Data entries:
....................

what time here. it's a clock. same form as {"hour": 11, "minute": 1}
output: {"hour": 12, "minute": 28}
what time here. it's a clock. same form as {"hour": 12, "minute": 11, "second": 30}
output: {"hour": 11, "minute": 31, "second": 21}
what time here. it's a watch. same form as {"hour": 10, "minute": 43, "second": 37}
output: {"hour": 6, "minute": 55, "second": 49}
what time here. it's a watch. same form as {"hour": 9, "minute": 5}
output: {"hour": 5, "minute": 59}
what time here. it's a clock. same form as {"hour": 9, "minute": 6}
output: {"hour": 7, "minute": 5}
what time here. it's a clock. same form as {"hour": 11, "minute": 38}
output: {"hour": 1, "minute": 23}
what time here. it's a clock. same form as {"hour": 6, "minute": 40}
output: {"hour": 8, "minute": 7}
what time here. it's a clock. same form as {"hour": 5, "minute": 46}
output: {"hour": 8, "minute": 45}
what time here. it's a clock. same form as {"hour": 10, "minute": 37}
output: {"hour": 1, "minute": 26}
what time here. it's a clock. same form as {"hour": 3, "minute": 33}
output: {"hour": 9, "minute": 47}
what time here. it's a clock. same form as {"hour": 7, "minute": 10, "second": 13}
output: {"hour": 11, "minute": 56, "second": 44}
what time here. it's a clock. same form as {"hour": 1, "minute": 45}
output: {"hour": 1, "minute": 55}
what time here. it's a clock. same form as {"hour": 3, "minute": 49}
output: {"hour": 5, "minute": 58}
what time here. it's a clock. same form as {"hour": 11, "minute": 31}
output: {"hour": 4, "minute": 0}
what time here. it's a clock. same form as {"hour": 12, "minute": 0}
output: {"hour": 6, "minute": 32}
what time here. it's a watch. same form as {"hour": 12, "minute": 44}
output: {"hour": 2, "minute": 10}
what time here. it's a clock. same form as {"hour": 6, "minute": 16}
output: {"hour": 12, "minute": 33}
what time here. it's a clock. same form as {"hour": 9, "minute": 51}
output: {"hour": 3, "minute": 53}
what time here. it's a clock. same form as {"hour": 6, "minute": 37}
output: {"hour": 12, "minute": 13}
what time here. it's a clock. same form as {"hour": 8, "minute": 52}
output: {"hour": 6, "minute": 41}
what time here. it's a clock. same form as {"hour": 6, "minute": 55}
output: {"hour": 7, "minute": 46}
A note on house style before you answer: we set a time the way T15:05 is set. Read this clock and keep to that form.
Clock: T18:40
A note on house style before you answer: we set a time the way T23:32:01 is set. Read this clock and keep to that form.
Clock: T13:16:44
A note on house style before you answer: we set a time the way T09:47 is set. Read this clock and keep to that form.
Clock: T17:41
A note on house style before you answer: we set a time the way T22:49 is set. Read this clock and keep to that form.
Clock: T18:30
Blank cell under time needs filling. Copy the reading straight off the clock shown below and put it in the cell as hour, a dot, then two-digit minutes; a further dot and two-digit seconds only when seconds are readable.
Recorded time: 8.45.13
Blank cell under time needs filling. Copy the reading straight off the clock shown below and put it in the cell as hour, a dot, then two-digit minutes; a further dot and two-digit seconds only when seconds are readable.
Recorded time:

....................

REQUIRED TASK – Pick out and copy every line above that contains the word "answer".

THE COMPLETED TASK –
A note on house style before you answer: we set a time the way T15:05 is set. Read this clock and keep to that form.
A note on house style before you answer: we set a time the way T23:32:01 is set. Read this clock and keep to that form.
A note on house style before you answer: we set a time the way T09:47 is set. Read this clock and keep to that form.
A note on house style before you answer: we set a time the way T22:49 is set. Read this clock and keep to that form.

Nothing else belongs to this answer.